No second supervised release was imposed for the marijuana conviction, and its revocation did not implicate the Ex Post Facto Clause. Under 18 U.S.C. 3624(e), supervised release does not run while a defendant is incarcerated for more than thirty days on another conviction. Section 3624(e) became effective November 1, 1987, well before Alvarado's 1991 marijuana conviction, and it was this provision that caused his supervised release for the marijuana conviction to run after his release from prison for the revocation of his escape supervised release.
Finally, Alvarado argues that the court's revoking one but not both supervised release terms violates the provision of 3624(e) requiring that supervised release terms run concurrently. Section 3624(e) prohibits the imposition of consecutive supervised release terms. See United States v. Hernandez, 162 F.3d 863, 877 (5th Cir. 1998). Alvarado's supervised release terms did not run consecutively. Instead, Alvarado was sentenced for the marijuana conviction, then the escape conviction, then his escape supervised release was revoked, and finally his marijuana supervised release was revoked. He was never sentenced to consecutive terms of imprisonment or supervised release. Section 3624(e)'s requirement that supervised release terms run concurrently controls the date on which a term of supervised release begins. See United States v. Cotroneo, 89 F.3d 510, 513 (8th Cir. 1996); United States v. Schmidt, 99 F.3d 315, 319 (9th Cir. 1999). We do not agree that Alvarado's terms of supervised release had to end simultaneously because they had to begin on the same date.
Alvarado believes the marijuana supervised release should have been revoked at his first revocation proceeding in 1996, but he did not appeal that decision. Now,when that supervised release has been revoked, he argues that it evaporated with the first revocation proceeding. We reject Alvarado's argument that the revocation of one supervised release entailed the revocation of the other. Because Alvarado was on supervised release for the marijuana conviction, the district court had jurisdiction to revoke that supervised release.
AFFIRMED.
Notes:
District Judge of the Eastern District of Louisiana, sitting by designation.
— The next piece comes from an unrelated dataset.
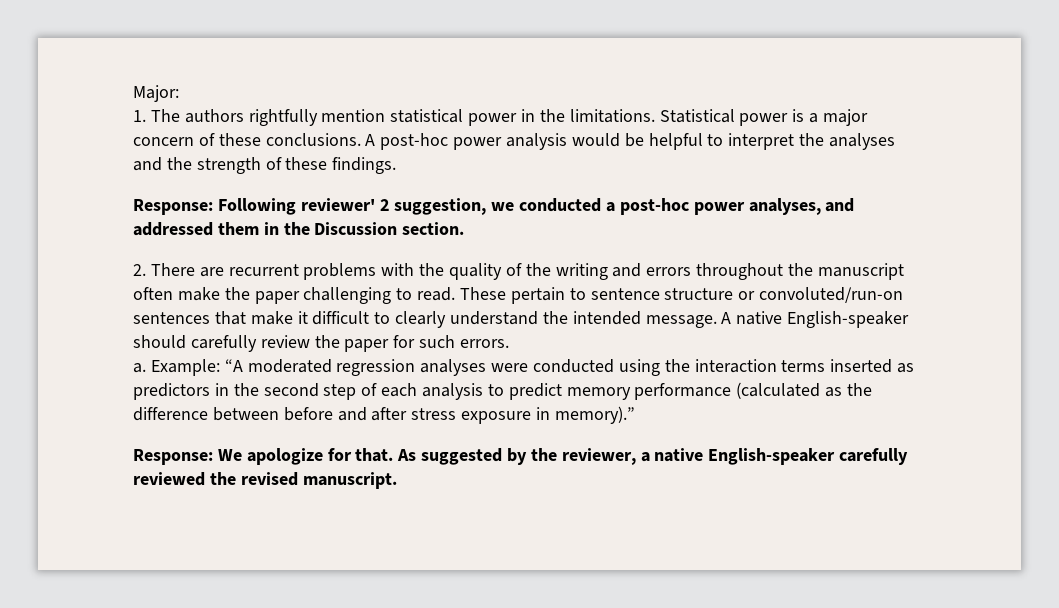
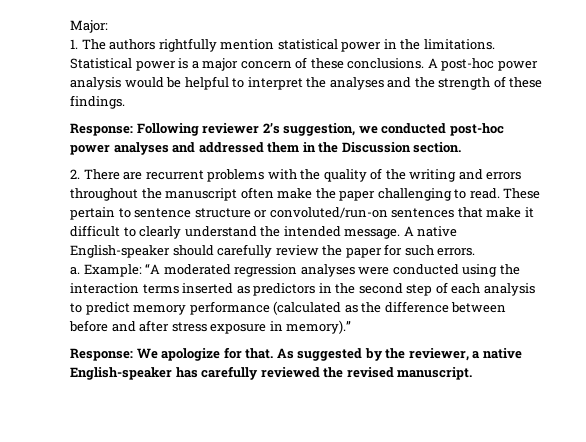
[300,198,390,211] reviewer' 2 -> [202,123,280,134] reviewer 2’s
[606,198,821,215] a post-hoc power analyses, -> [449,123,504,136] [70,142,169,155] post-hoc power analyses
(836, 456) none -> [175,367,198,378] has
18 U.S.C. 3605 provides that "[a] court to which jurisdiction is transferred under this section is authorized to exercise all powers over the probationer or releasee that are permitted by this subchapter or subchapter B or D of chapter 227." Section 3583(g) is in subchapter D of chapter 227, which governs imprisonment. This provision requires revocation when a defendant possesses a controlled substance. See United States v. Headrick, 963 F.2d 777, 779 (5th Cir. 1992). Drug use is equivalent to possession for purposes of this provision. See United States v. Courtney, 979 F.2d 45, 48 (5th Cir. 1992).
In a case with similar facts, the Eighth Circuit determined that the revocation of one of four concurrent terms of probation did not automatically revoke the remaining three, and that the other probationary terms could be revoked later for subsequent violations of their conditions. See McGaughey v. United States, 596 F.2d 796 (8th Cir. 1979)(per curiam).
Most Circuits hold that the application of amendments to the statutes governing revocation of supervised release or parole violates the Ex Post Facto Clause if the underlying criminal conduct occurred before the amendment became effective, even though the conduct causing the revocation occurred after the amendments' effective date. See United States v. Byrd, 116 F.3d 770, 773 n.1 (5th Cir.), cert. denied, 118 S. Ct. 354, 612 (1997).